DOCUMENT TEXT |
+ + + + + + +

We have become a society that overall values our possessions over much else. Our country is currently raising a generation that prides itself on owning the newest iPhone, the fastest car and every gaming system ever made. I am not saying that this is inherently bad, but it does paint a horrible picture. We are a country that has countless residents who are homeless, impoverished and hungry, yet we have a quasi-caste system based on the handbag you carry.
Capitalism is something I do not always hold to the highest honor. An increasing frustration is the treatment of huge corporations. We have seen the countless, inexcusable pardons of unethical banking practices. Monsanto gained its own protection act, not because it needed protection, but because it could buy its protection. In the Gilded Age of the United States, capitalism became synonymous with democracy, but now, as car companies move American jobs and face no penalty, it has become tantamount to greed, evil and poverty.
It is completely understandable that any citizen of an Islamic country might hold hostility toward any American of a different faith. There have been hate speeches and protests in our country directed at Islam as a whole. These are normally in response to terror attacks or threats. But the truth that such terrorist activities are not carried out by Islam, but by an extreme perversion of it, appears to be lost on many Americans. Every time a news outlet features a hate-spewing mongrel to talk about “all of Islam” hoping for the collapse and obliteration of the United States, our entire country appears to be a bunch of bigots.
I am a patriotic American, and I sincerely believe that we are the greatest nation on Earth, but I still believe that we have a long way to go to reach our fullest potential. Part of this potential might be reached with ease if we, as a society, a democracy and a nation, can learn to consider the criticisms of our perceived “enemies” as having some truth. We are not the only nation that has a lot of things right, and, therefore, we might have also gotten some things wrong. If we can learn to correct our flaws from our opposition, we might truly become an enlightened country.

+ + + + + + +

ACTIVITY LIST |
1) Condense the paragraph of the essay on American society that begins "Capitalism is something I do not always hold" into a short bulleted list that keeps its main facts.
2) Reproduce verbatim the passage of the essay on American society that opens with the words containing "It is completely" and closes with "bunch of bigots.".
The material is not needed for any of this work.

DATA SHOWN |
+ + + + + + +

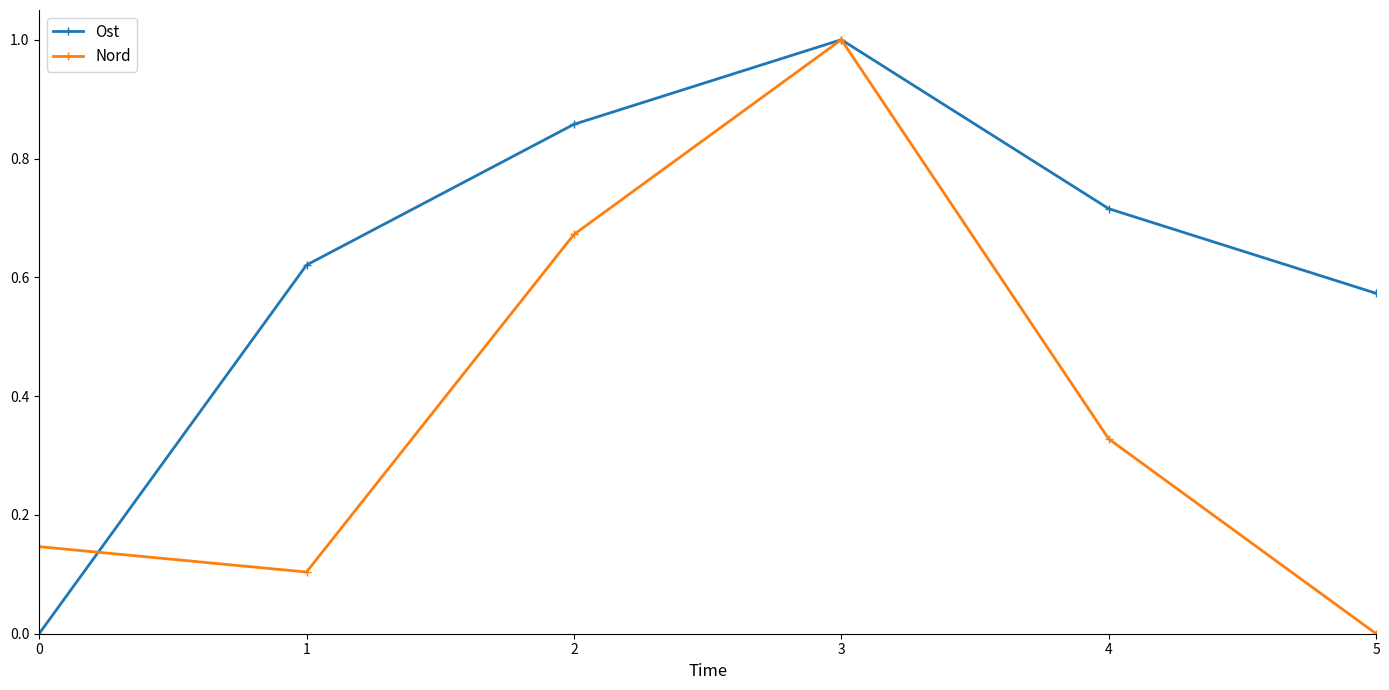

Which series has the largest total across all categories?

Ost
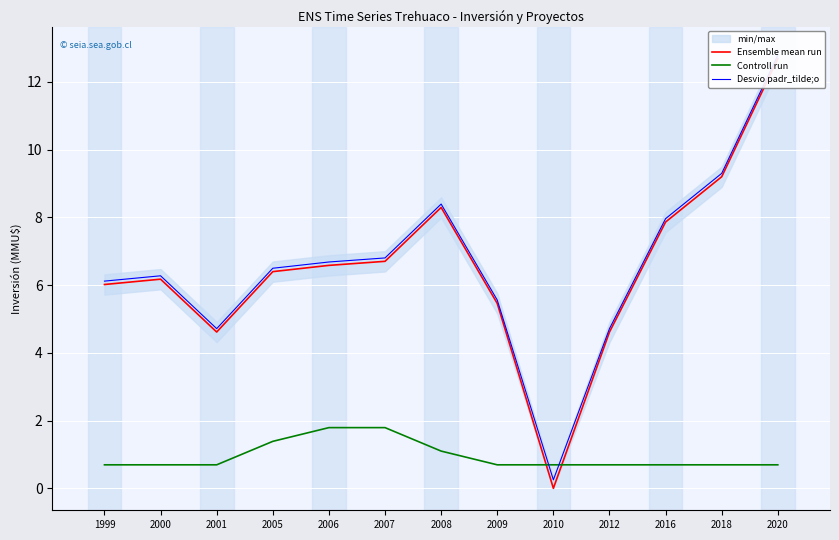

Where is Controll run nearest to the value 1?

2008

+ + + + + + +

RESPONSES TO THE EXERCISE |
1)
- The writer does not always hold capitalism in the highest honor.
- There is growing frustration with how huge corporations are treated, including countless inexcusable pardons of unethical banking practices.
- Monsanto gained its own protection act because it could buy that protection, not because it needed it.
- In the Gilded Age, capitalism became synonymous with democracy. Now that car companies move American jobs without penalty, it has become tantamount to greed, evil and poverty.

2)
It is completely understandable that any citizen of an Islamic country might hold hostility toward any American of a different faith. There have been hate speeches and protests in our country directed at Islam as a whole. These are normally in response to terror attacks or threats. But the truth that such terrorist activities are not carried out by Islam, but by an extreme perversion of it, appears to be lost on many Americans. Every time a news outlet features a hate-spewing mongrel to talk about “all of Islam” hoping for the collapse and obliteration of the United States, our entire country appears to be a bunch of bigots.